Concurrent Error detection is a very important issue in fault tolerant VLSI systems. If there is no this kind of error protection, a one-bit error can be propagated thorough the whole system and it will cause many other errors. By using concurrent error detection scheme, system can detect errors and can do the normal operation at the same time.
People usually using hardware redundancy or time redundancy to detect errors. Hardware redundancy means a kind of duplex system. In this kind of system, the outputs of duplicated hardware are compared. Another redundancy scheme is time redundancy. This will redo the operation, such as bit-wise, bit-wise and or add, in a different way to allow errors to be detected. During the first computation, the normal operands will be applied. In the re-computation step the operands are encoded and correct results can be generated after decoding. RERO and RESO are one of those systems.

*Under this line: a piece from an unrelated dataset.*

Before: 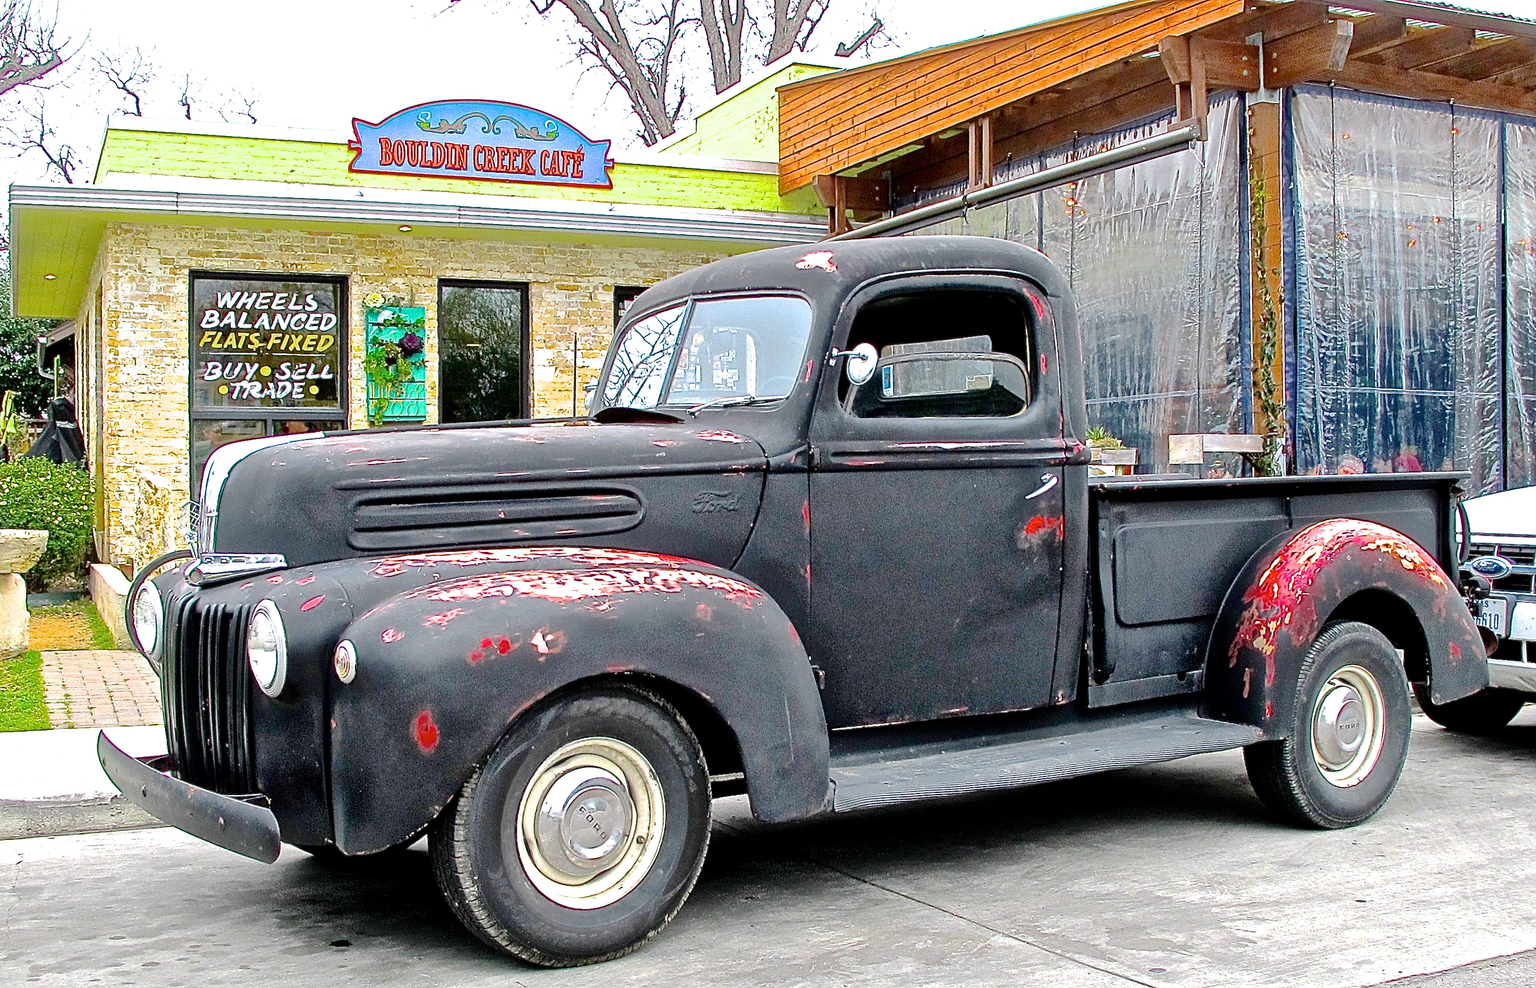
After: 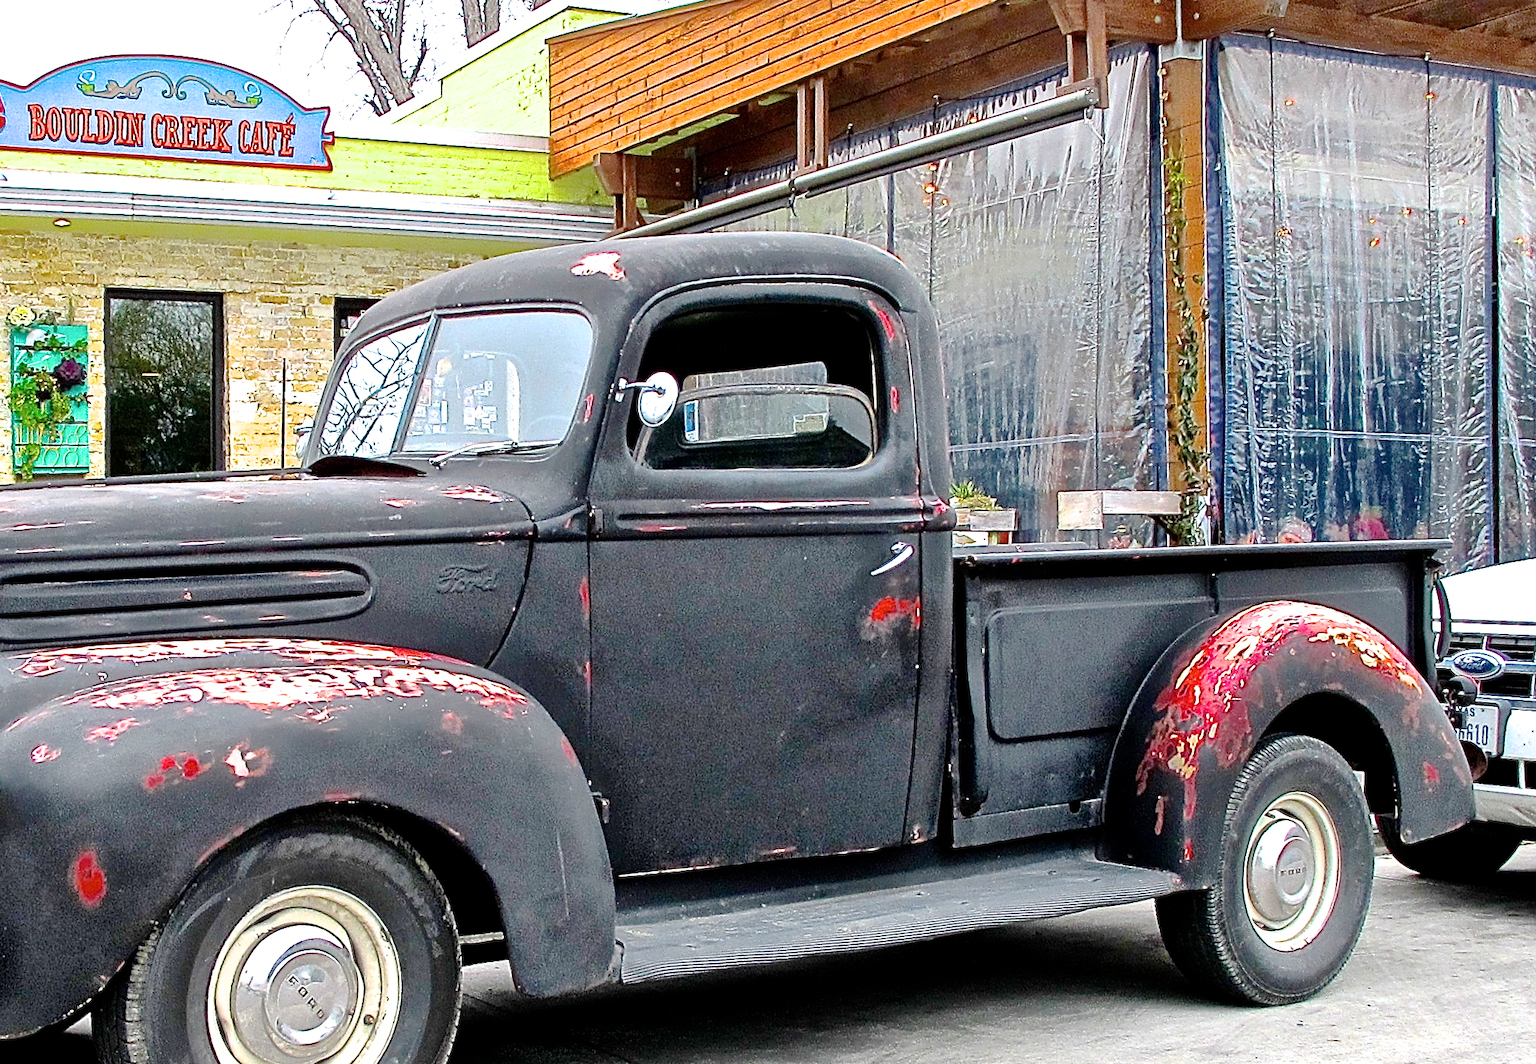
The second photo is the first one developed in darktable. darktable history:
crop: left 23.305%, top 5.858%, bottom 11.518%
shadows and highlights: shadows 1.81, highlights 41.36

RESO-k (Re-computing with Shifted Operands by k-bit)[1] is most famous time redundancy method. In this method, all arithmetic and logical operations are done twice, once with normal operands, and once with the operands shifted by k bits. This method can detect k consecutive logic errors and (k-1) arithmetic errors.
RERO-k (Re-computing with Rotated Operands by k-bit)[2] is another method. In this method, scheme is very similar to RESO-k, but rotated operands are used instead of shifted operands. This method can detect (k mod n) consecutive errors in logical operations and (k mod (n+1)-1) consecutive errors in arithmetic operations.